WORK INSTRUCTION:
Retype the data that follows line by line, exactly, and leave its pictures out.

STORED DATA Block Start

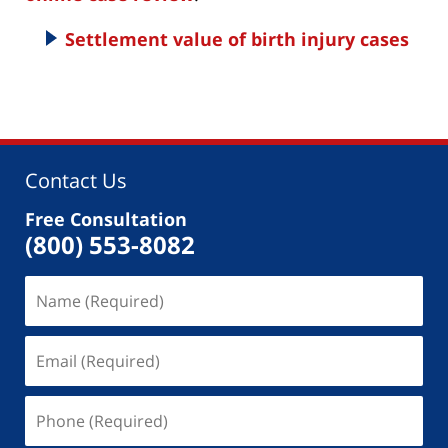
Settlement value of birth injury cases
Contact Us
Free Consultation
(800) 553-8082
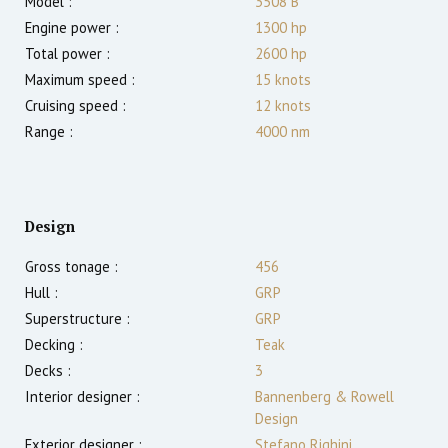
Model :
3508 B
Engine power :
1300
hp
Total power :
2600
hp
Maximum speed :
15
knots
Cruising speed :
12
knots
Range :
4000
nm
Design
Gross tonage :
456
Hull :
GRP
Superstructure :
GRP
Decking :
Teak
Decks :
3
Interior designer :
Bannenberg & Rowell
Design
Exterior designer :
Stefano Righini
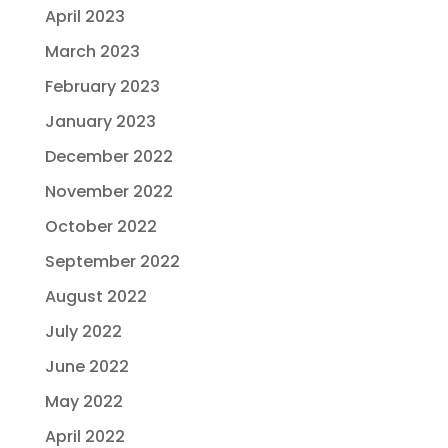
April 2023
March 2023
February 2023
January 2023
December 2022
November 2022
October 2022
September 2022
August 2022
July 2022
June 2022
May 2022
April 2022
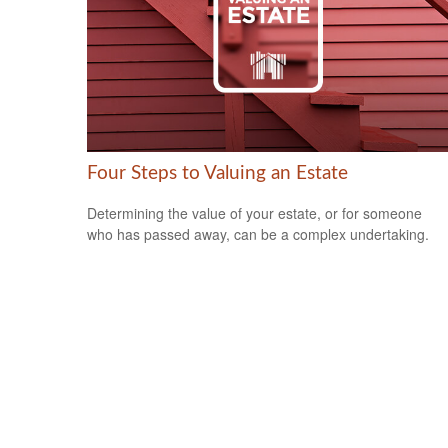
Four Steps to Valuing an Estate
Determining the value of your estate, or for someone
who has passed away, can be a complex undertaking.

STORED DATA Block End

SOLUTION FOR THIS PROBLEM:
Settlement value of birth injury cases
Contact Us
Free Consultation
(800) 553-8082
Model :
3508 B
Engine power :
1300
hp
Total power :
2600
hp
Maximum speed :
15
knots
Cruising speed :
12
knots
Range :
4000
nm
Design
Gross tonage :
456
Hull :
GRP
Superstructure :
GRP
Decking :
Teak
Decks :
3
Interior designer :
Bannenberg & Rowell
Design
Exterior designer :
Stefano Righini
April 2023
March 2023
February 2023
January 2023
December 2022
November 2022
October 2022
September 2022
August 2022
July 2022
June 2022
May 2022
April 2022
Four Steps to Valuing an Estate
Determining the value of your estate, or for someone
who has passed away, can be a complex undertaking.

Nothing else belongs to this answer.